16. A perusal of the Annexure-A shows that the details of backlog position of Scheduled Castes/Scheduled Tribes in direct recruitment and promotion in the services of the State and Boards/Corporations/Public Sector Undertakings etc. as on 31st December, 2011, is clearly indicated.
17. It was in this backdrop that I.A. No. 6 came to be preferred by the petitioner herein on 16th March, 2012, seeking a direction to the State to take a decision on the issue of reservation on the basis of data already collected or submitted to Cabinet Sub Committee on 25th April, 2011 within a period of one month. The petitioner also prayed for stay on all the promotions, pending the decision taken in this case. This Court, by order dated 6th September, 2012, directed inter alia as under:
"In our opinion, in the facts and circumstances of this case, it is necessary for the State of Himachal Pradesh to take the necessary policy decision on the question of providing reservation to the members of Scheduled Castes and Scheduled Tribes in the matter of promotion in the services within the State of Himachal Pradesh, within a period eight weeks from the date of receipt of a copy of this order." The State of Himachal Pradesh is directed to place on record the compliance report before the next date of hearing."

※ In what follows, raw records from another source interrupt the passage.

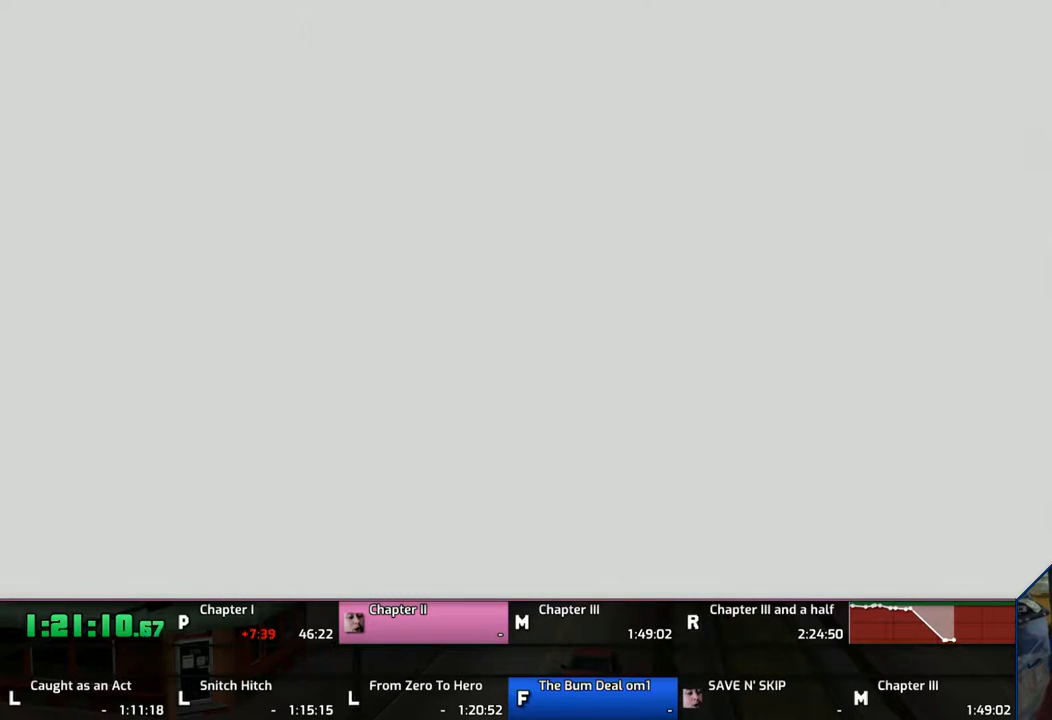
{"buttons": ["CROSS"], "left_stick": "up", "right_stick": "center", "events": [[133, "CROSS", "up"], [183, "CROSS", "down"], [333, "CROSS", "up"], [383, "CROSS", "down"]]}
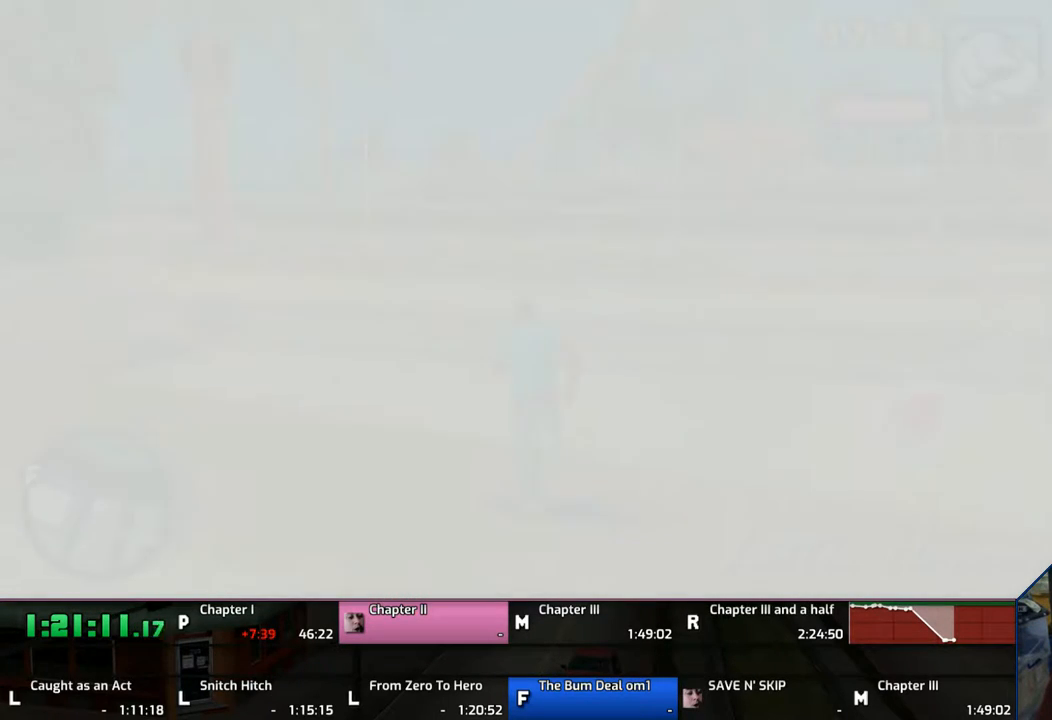
{"buttons": ["CROSS"], "left_stick": "up-left", "right_stick": "center", "events": [[33, "CROSS", "up"], [100, "CROSS", "down"], [167, "CROSS", "up"], [250, "CROSS", "down"], [367, "CROSS", "up"], [433, "left_stick", "up-left"], [467, "CROSS", "down"]]}
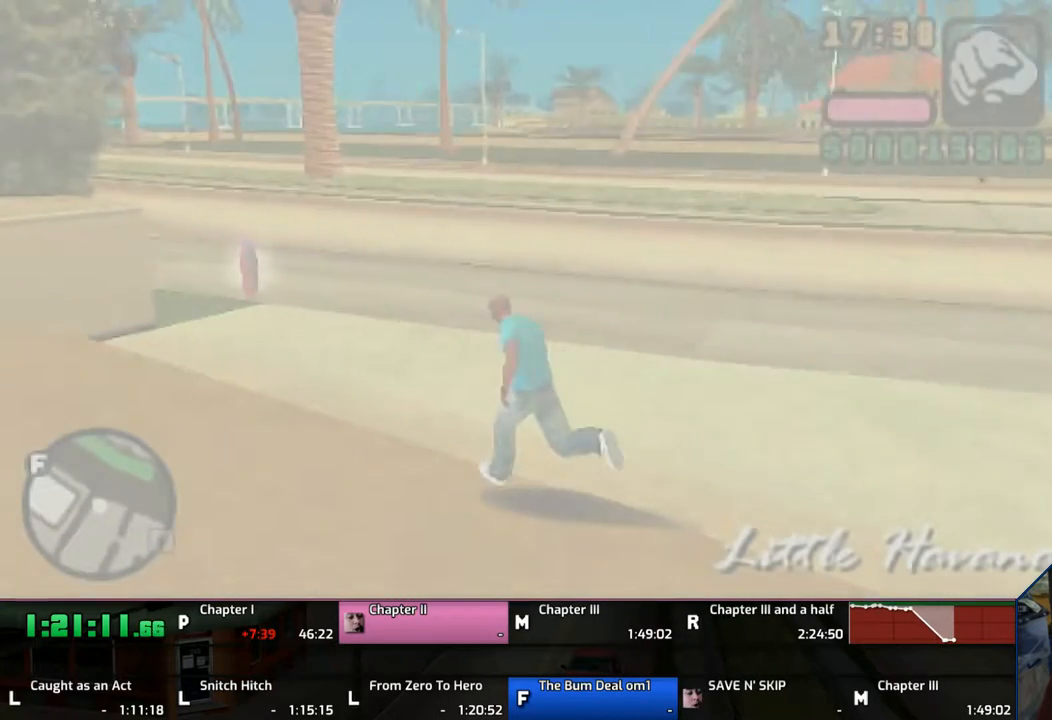
{"buttons": [], "left_stick": "up", "right_stick": "center", "events": [[67, "CROSS", "up"], [167, "CROSS", "down"], [200, "left_stick", "up"], [267, "CROSS", "up"], [367, "CROSS", "down"], [450, "CROSS", "up"]]}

This direction was given upon consideration of the submission of the State in its reply to this I.A. dated 4th July, 2012, that the petitioners themselves had reservations with regard to the data placed before the Cabinet Sub-Committee on 25th April, 2011. Accordingly, the Government decided to collect afresh data and material showing position as on 30th June, 2011. According to the respondent State, the policy decision would have to relate to the data showing the position as on 30th June, 2011, which would be available shortly.
18. On 2nd November, 2012, an I.A. was filed by the State of Himachal Pradesh in the Civil Appeal, seeking extension of time for complying with the order of this Court until 31st January, 2013. By order dated 7th January, 2013, this Court granted extension to the State of Himachal Pradesh as sought and further directed it not to make any promotions in the meantime. On 11th January, 2013, the State of Himachal Pradesh issued instructions to all the departments to stop granting promotions.

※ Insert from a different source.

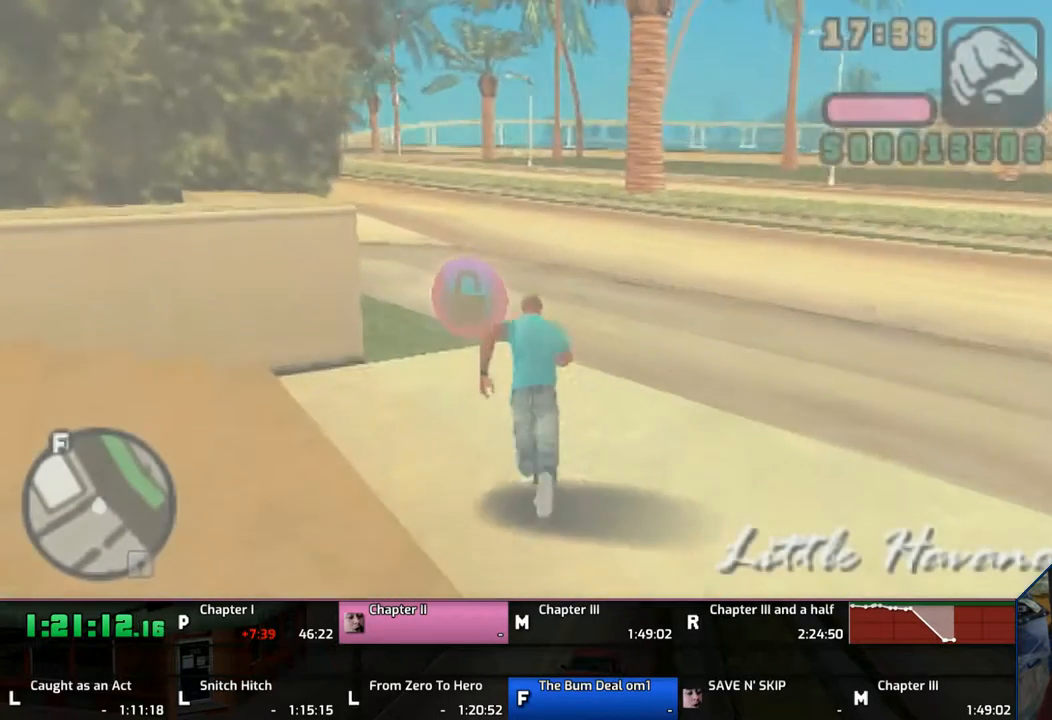
{"buttons": [], "left_stick": "right", "right_stick": "center", "events": [[33, "CROSS", "down"], [133, "CROSS", "up"], [233, "CROSS", "down"], [333, "CROSS", "up"], [367, "CROSS", "down"], [467, "CROSS", "up"], [467, "left_stick", "right"]]}
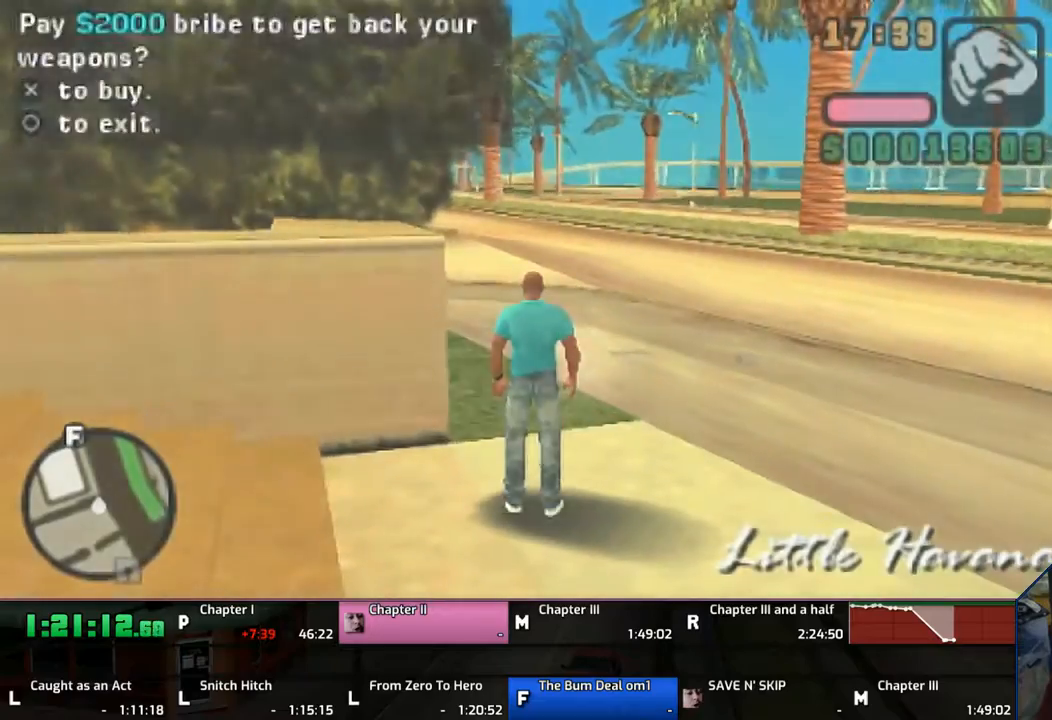
{"buttons": ["CROSS", "L1"], "left_stick": "right", "right_stick": "center", "events": [[67, "CROSS", "down"], [67, "L1", "down"], [167, "CROSS", "up"], [233, "CROSS", "down"], [267, "CROSS", "up"], [333, "CROSS", "down"]]}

On 31st January, 2013, the State of Himachal Pradesh in Letter No. PER (AP)-C-F(1)- 2/2011 noticed that since the Constitution (117th Amendment) Bill, 2012 is pending consideration in the Parliament, the matter regarding implementation of Constitution (85th Amendment) Act, 2001 in the state may be deferred. It was also decided that the instructions dated 11th January, 2013 issued pursuant to interim order dated 7th January, 2013 in I.A. No. 6 of 2012 in SLP (Civil) No. 30143 of 2009 will continue in operation in the meantime. On 4th February, 2013, the State of Himachal Pradesh sought modification of the restriction placed by this Court by order dated 7th January, 2013, whereby the State was directed not to make any promotions.
The stand taken in the said affidavit was that since the Constitution (117th Amendment) Bill, 2012 is pending consideration in the Parliament, the matter regarding implementation of Constitution (85th Amendment) Act, 2001 in the state may be deferred. The State Government also prayed that the existing reservation system in promotions be continued till the finalization of matter relating to the Constitution (117th Amendment) Bill, 2012. Submissions:
19. Mr. Vijay Hansaria, learned senior counsel appeared for the appellants. Whereas, Dr. Rajeev Dhawan, learned senior counsel appeared for the respondent no.1, State of Himachal Pradesh.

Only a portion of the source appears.